A Global History of Crime and Punishment
Mitchel P. Roth
Reaktion 342pp £20
This accessible and well-written synthesis offers grim details of punishments prescribed for various 'crimes' across the globe over more than 2,000 years. What did the laws of the ancient world have in common with those of today? Rather a lot, it seems, for selected activities have always been legally defined as criminal acts punishable by sanction, including execution, mutilation, banishment, fines and imprisonment.
The book's nine chapters are divided into numerous subsections and follow a chronological structure. Three key themes are stressed: the relative status of victim and perpetrator typically determines the outcomes of cases and the punishments imposed; as societies develop, physical punishments tend to be discarded in favour of financial compensation and incarceration; where execution is used, the search for more humane methods has been constant.
Many of the remarkable similarities identified result from common legal traditions, especially Roman civil law, English common law and Islamic or sharia law, blended with customary practices. Crimes evolved or were abandoned as societies changed. As the nation state emerged, rebellion and treason attracted ever more severe penalties, while penal servitude grew in importance: someone had to row the galleys and provide the labour that sustained growing empires. In an unintended consequence of state centralisation, regional gangs used expanding road networks to rob and pillage. The aims and motives of criminals have not changed, only the opportunities open to them. Today globalisation defines the criminal frontier, but prohibition laws and financial cunning continue to spawn new forms of crime.
Exceptionally, one chapter is devoted to a single offence, serial murder. Some well-known stories (Gilles de Rais, Elizabeth Báthory) are recounted, together with a reflection on the usefulness of werewolf and vampire tales as a means to investigate its past incidence. The author is on firmer ground in the final two chapters, which bring the study up to the present day. The impact of colonialism, modern execution protocols, burgeoning prison populations, women's rights and the re-emergence of crimes and punishments once thought consigned to history (witchcraft, shaming) are among the topics handled with sensitivity. Swaziland's 1998 search for a new 'hangperson' elicits a flash of (gallows) humour, but generally this is sobering stuff.

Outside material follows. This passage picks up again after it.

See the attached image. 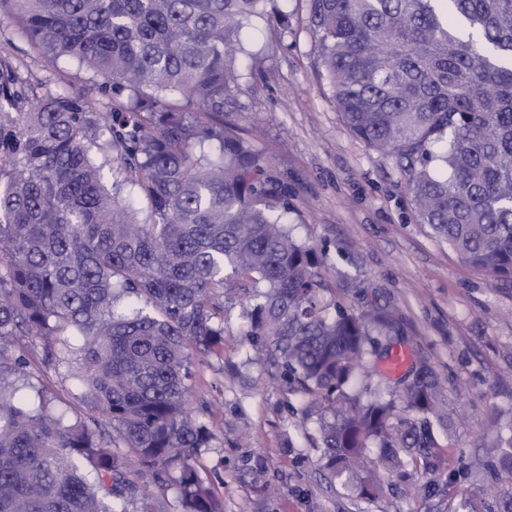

If criticism is warranted, it is that Roth focuses too much on the grisly mechanisms of punishment at the expense of deeper consideration of some important issues. The distinction between torture and punishment is not sufficiently explained, nor the competing purposes of punishment: retribution, incapacitation, deterrence, restitution, rehabilitation. Legal processes remain opaque. It is perhaps unsurprising that in a work of such wide chronological and geographical scope, a few inaccuracies, some abrupt transitions and a considerable amount of repetition have crept in. However, there is much to learn from this book, which rightly concludes that the global history of crime and punishment remains a work in progress.
Katherine D Watson is Senior Lecturer in the History of Medicine at Oxford Brookes, and author of Forensic Medicine in Western Society: A History (Routledge, 2011).